A friend of mine just left the world of consulting. I asked him for the biggest change in his thinking, he said:
Something is going to go wrong. It’s not a matter of if, it’s when. When that bad thing goes wrong everything hinges on how you detect and respond to it.
As consultants so much of our job is focused on reducing risk for our clients, but that’s all we can do. We reduce the risk, we can’t take it all away. That means that no matter what we do, or what our clients do, there will always be some risk. On a long enough timescale there is guaranteed to be a breach, data loss, a denial of service, or some other security incident.
When that incident occurs how will you react?
Too often we focus on the response phase, but there are four phases that are important with any incident.
Detection
Do you have the systems in place to detect a breach? Many breaches aren’t detected for months after they happen. If an attacker is in your system gaining persistence, exfiltrating data, and setting up back doors for months it will be very, very difficult to evict the attacker from your network. There are a lot of cutting edge solutions out there that attempt to use AI or ML to detect anomalous behavior and some of them are very impressive.
However, I think the best place to start is getting your logging strategy ironed out. I’ve seen too many clients who log everything, but their error rates and warnings are so frequent that they’re all but worthless. Tuning your logs and getting to a point when anomalous behavior is truly anomalous should be your first goal. Once you have that done, strategize other ways of detection: honeypots, IDS systems, are all good ideas, but be sure to match solutions to your organization’s needs.
Response
Once you’ve detected an incident, how will you respond? Each incident will require a different response. Enumerating these potentials and creating playbooks for responses can be invaluable in the time of a crisis. Involve different groups and teams to get their perspective. Carrying out tabletop exercises can be a great way to initiate lines of communication and brainstorm ideal responses to different threats.
Analysis
After the incident it’s time to take stock. Perform a Root Cause Analysis or follow the Five Whys to understand what happened and how it happened. The only thing worse than making a mistake is making the same mistake twice. Analyze your process, response, and detection, not just the root vulnerability the attacker used to breach your systems. You want to learn as much from this incident as possible. This is going to cost you, so make it count. Hopefully, this doesn’t happen often, so squeeze all the lessons you can from this opportunity.
Remediation
Once you understand how the incident happened it is time to put systems in place to reduce the likelihood in the future.

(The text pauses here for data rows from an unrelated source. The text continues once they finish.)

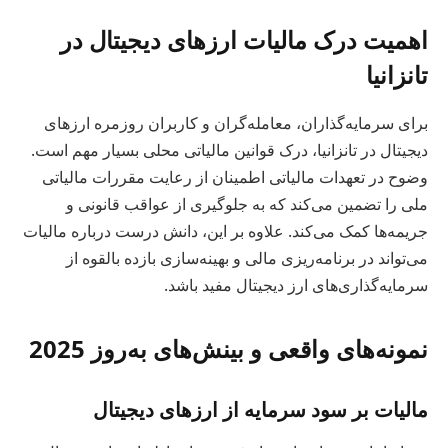
اهمیت درک مالیات ارزهای دیجیتال در
تانزانیا
برای سرمایه‌گذاران، معامله‌گران و کاربران روزمره ارزهای
دیجیتال در تانزانیا، درک قوانین مالیاتی محلی بسیار مهم است.
وضوح در تعهدات مالیاتی اطمینان از رعایت مقررات مالیاتی
ملی را تضمین می‌کند که به جلوگیری از عواقب قانونی و
جریمه‌ها کمک می‌کند. علاوه بر این، دانش درست درباره مالیات
می‌تواند در برنامه‌ریزی مالی و بهینه‌سازی بازده بالقوه از
سرمایه‌گذاری‌های ارز دیجیتال مفید باشد.
نمونه‌های واقعی و بینش‌های به‌روز 2025
مالیات بر سود سرمایه از ارزهای دیجیتال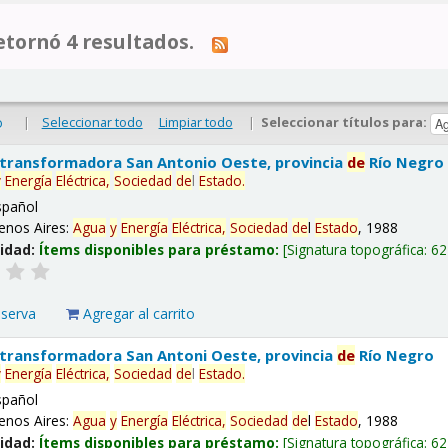
tornó 4 resultados.
|
Seleccionar todo
Limpiar todo
|
Seleccionar títulos para:
o
 transformadora San Antonio Oeste, provincia
de
Río Negro
y
Energía
Eléctrica,
Sociedad
de
l
Estado
.
spañol
enos Aires:
Agua
y
Energía
Eléctrica,
Sociedad
de
l
Estado
, 1988
lidad:
Ítems disponibles para préstamo:
Signatura topográfica:
62
eserva
Agregar al carrito
 transformadora San Antoni Oeste, provincia
de
Río Negro
y
Energía
Eléctrica,
Sociedad
de
l
Estado
.
spañol
enos Aires:
Agua
y
Energía
Eléctrica,
Sociedad
de
l
Estado
, 1988
lidad:
Ítems disponibles para préstamo:
Signatura topográfica:
62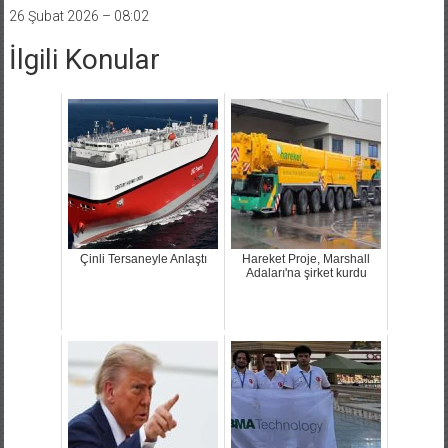
26 Şubat 2026 – 08:02
İlgili Konular
Çinli Tersaneyle Anlaştı
Hareket Proje, Marshall
Adaları'na şirket kurdu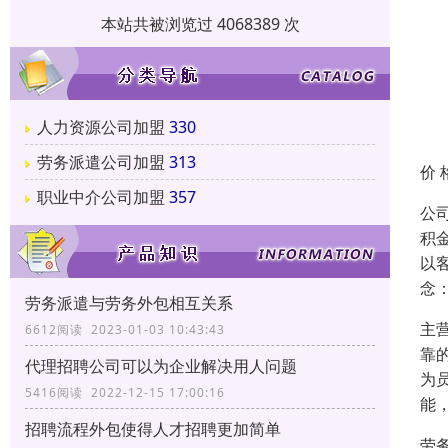
本站共被浏览过 4068389 次
人力资源公司加盟
330
劳务派遣公司加盟
313
价 
职业中介公司加盟
357
公
积
以
念
劳务派遣与劳务外包相互关系
主
6612阅读 2023-01-03 10:43:43
靠
代理招聘公司可以为企业解决用人问题
为
5416阅读 2022-12-15 17:00:16
能
招聘流程外包使得人才招聘更加简单
劳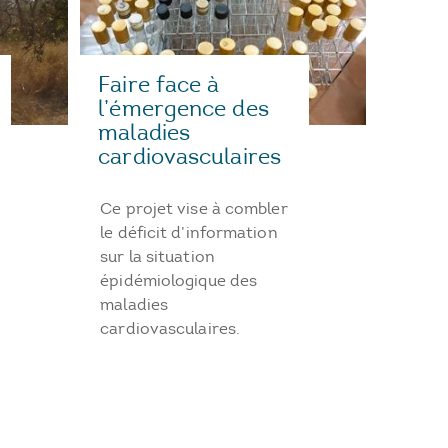
Faire face à
l’émergence des
maladies
cardiovasculaires
Ce projet vise à combler
le déficit d’information
sur la situation
épidémiologique des
maladies
cardiovasculaires.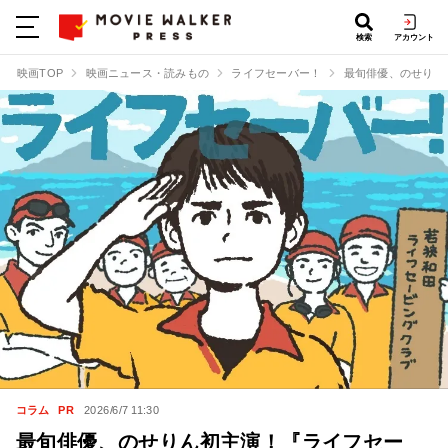
検索
アカウント
映画TOP
映画ニュース・読みもの
ライフセーバー！
最旬俳優、のせりん
コラム
PR
2026/6/7 11:30
最旬俳優、のせりん初主演！『ライフセー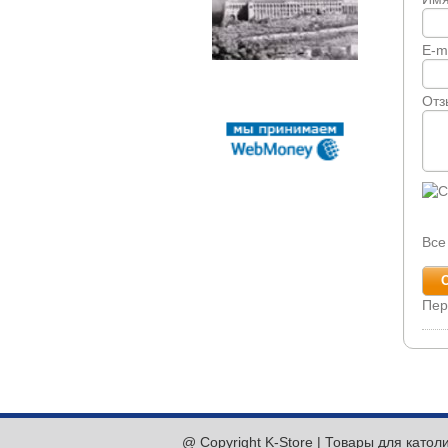
E-m
Отз
Все
Пер
@ Copyright K-Store | Товары для катол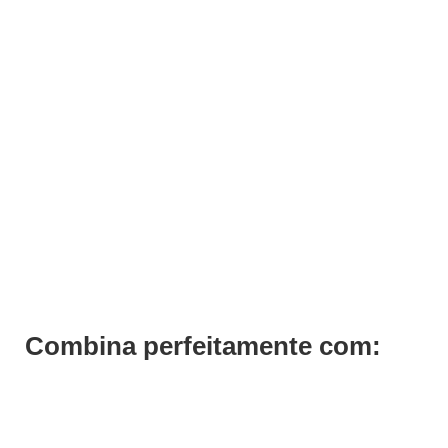
ADICIONAR
Hybrid Gel H3 Andreia
€
3,69
Iva Inc.
Combina perfeitamente com: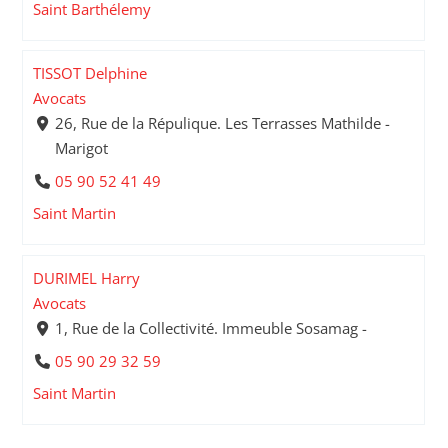
Saint Barthélemy
TISSOT Delphine
Avocats
26, Rue de la Répulique. Les Terrasses Mathilde -
Marigot
05 90 52 41 49
Saint Martin
DURIMEL Harry
Avocats
1, Rue de la Collectivité. Immeuble Sosamag -
05 90 29 32 59
Saint Martin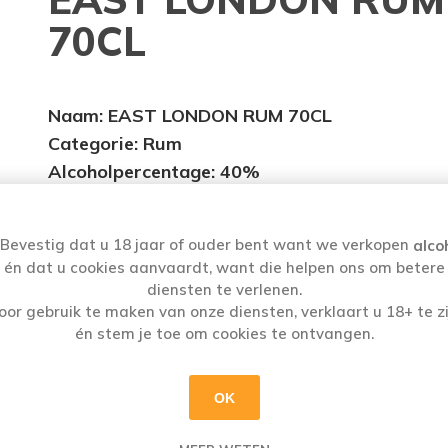
70CL
Naam
: EAST LONDON RUM 70CL
Categorie: Rum
Alcoholpercentage
: 40%
Bevestig dat u 18 jaar of ouder bent want we verkopen
alco
én dat u cookies aanvaardt, want die helpen ons om betere
diensten te verlenen.
oor gebruik te maken van onze diensten, verklaart u 18+ te zi
én stem je toe om cookies te ontvangen.
OK
G:
AFHALEN:
 en vrijdag aan huis
Di t.e.m. Za: Uw best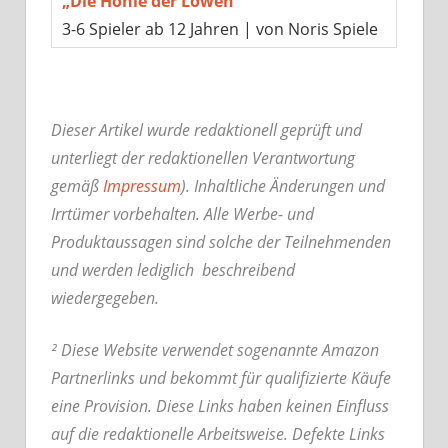
„Die Höhle der Löwen“
3-6 Spieler ab 12 Jahren | von Noris Spiele
Dieser Artikel wurde redaktionell geprüft und
unterliegt der redaktionellen Verantwortung
gemäß
Impressum
). Inhaltliche Änderungen und
Irrtümer vorbehalten. Alle Werbe- und
Produktaussagen sind solche der Teilnehmenden
und werden lediglich beschreibend
wiedergegeben.
² Diese Website verwendet sogenannte Amazon
Partnerlinks und bekommt für qualifizierte Käufe
eine Provision. Diese Links haben keinen Einfluss
auf die redaktionelle Arbeitsweise.
Defekte Links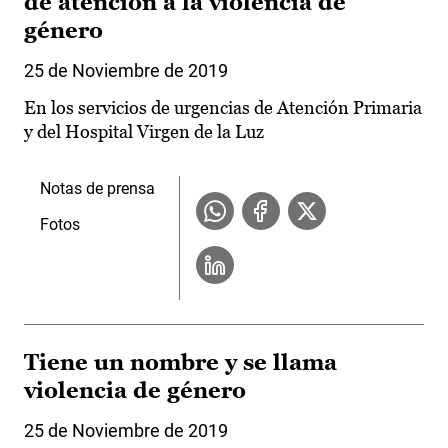
de atención a la violencia de
género
25 de Noviembre de 2019
En los servicios de urgencias de Atención Primaria
y del Hospital Virgen de la Luz
Notas de prensa
Fotos
Tiene un nombre y se llama
violencia de género
25 de Noviembre de 2019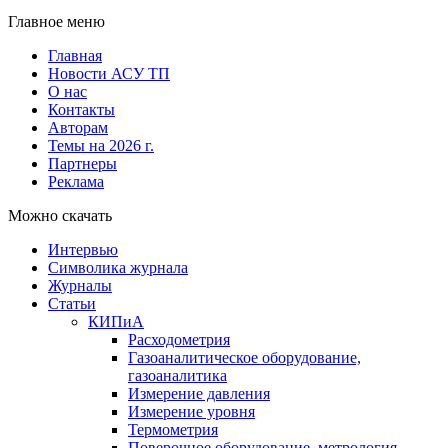
Главное меню
Главная
Новости АСУ ТП
О нас
Контакты
Авторам
Темы на 2026 г.
Партнеры
Реклама
Можно скачать
Интервью
Символика журнала
Журналы
Статьи
КИПиА
Расходометрия
Газоаналитическое оборудование,
газоаналитика
Измерение давления
Измерение уровня
Термометрия
Поверочное оборудование, метрология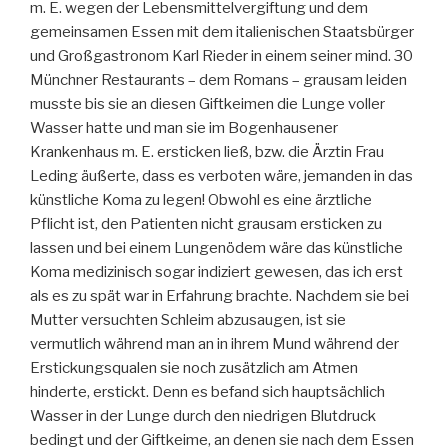
m. E. wegen der Lebensmittelvergiftung und dem
gemeinsamen Essen mit dem italienischen Staatsbürger
und Großgastronom Karl Rieder in einem seiner mind. 30
Münchner Restaurants – dem Romans – grausam leiden
musste bis sie an diesen Giftkeimen die Lunge voller
Wasser hatte und man sie im Bogenhausener
Krankenhaus m. E. ersticken ließ, bzw. die Ärztin Frau
Leding äußerte, dass es verboten wäre, jemanden in das
künstliche Koma zu legen! Obwohl es eine ärztliche
Pflicht ist, den Patienten nicht grausam ersticken zu
lassen und bei einem Lungenödem wäre das künstliche
Koma medizinisch sogar indiziert gewesen, das ich erst
als es zu spät war in Erfahrung brachte. Nachdem sie bei
Mutter versuchten Schleim abzusaugen, ist sie
vermutlich während man an in ihrem Mund während der
Erstickungsqualen sie noch zusätzlich am Atmen
hinderte, erstickt. Denn es befand sich hauptsächlich
Wasser in der Lunge durch den niedrigen Blutdruck
bedingt und der Giftkeime, an denen sie nach dem Essen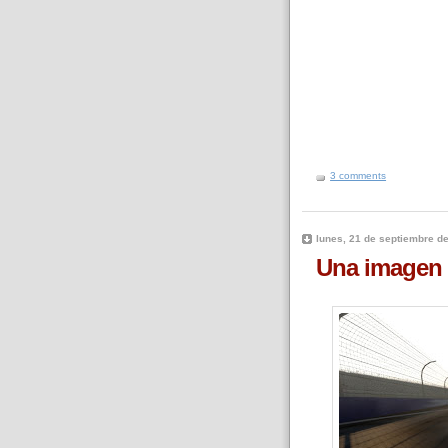
3 comments
lunes, 21 de septiembre d
Una imagen 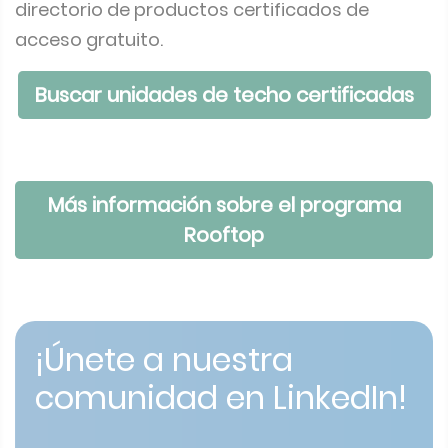
directorio de productos certificados de
acceso gratuito.
Buscar unidades de techo certificadas
Más información sobre el programa
Rooftop
¡Únete a nuestra
comunidad en LinkedIn!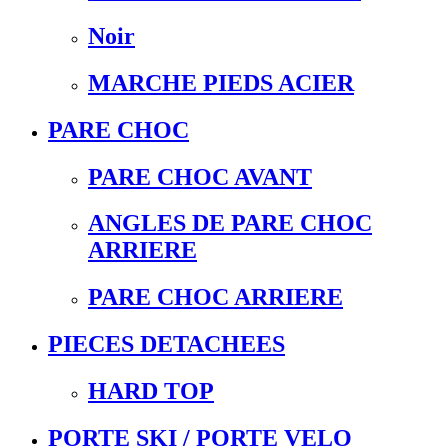
Noir
MARCHE PIEDS ACIER
PARE CHOC
PARE CHOC AVANT
ANGLES DE PARE CHOC
ARRIERE
PARE CHOC ARRIERE
PIECES DETACHEES
HARD TOP
PORTE SKI / PORTE VELO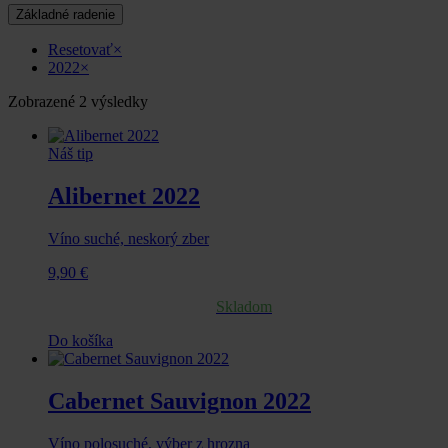
Základné radenie
Resetovať
×
2022
×
Zobrazené 2 výsledky
Náš tip
Alibernet 2022
Víno suché, neskorý zber
9,90
€
Skladom
Do košíka
Cabernet Sauvignon 2022
Víno polosuché, výber z hrozna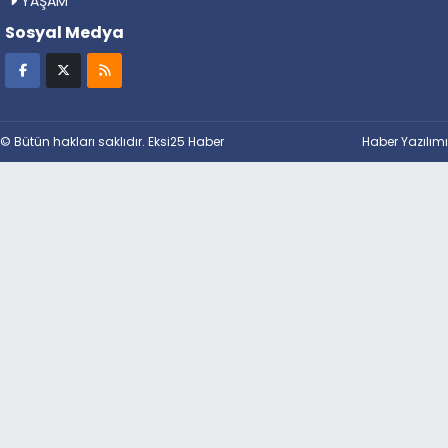
YAŞAM
Sosyal Medya
© Bütün hakları saklıdır. Eksi25 Haber
Haber Yazılımı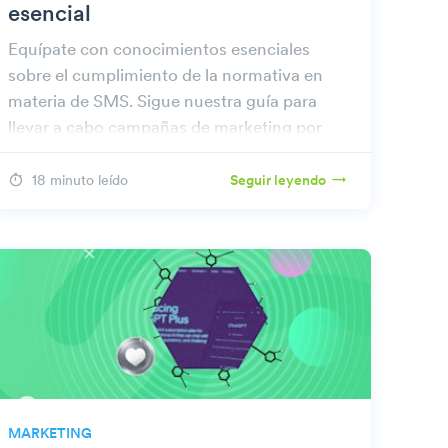
esencial
Equípate con conocimientos esenciales
sobre el cumplimiento de la normativa en
materia de SMS. Sigue nuestra guía para
llevar a cabo campañas de marketing por
SMS que cumplan la normativa y eviten
posibles riesgos.
18 minuto leído
Seguir leyendo
MARKETING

This may be patching a system, increasing logging or detection capabilities, adding a tool or appliance, improving your process or communication channels or staffing up the security team.
There are two sides to the security coin. First, we must do everything we can to protect the data that is entrusted to us and to secure our systems and enterprises as well as we can. Second, we must understand that we live in the real world and in that world attackers have an extended timeline they can use to attack our systems. With enough time all systems fail. When those systems fail we must do everything we can do detect, respond, analyze and remediate the issues.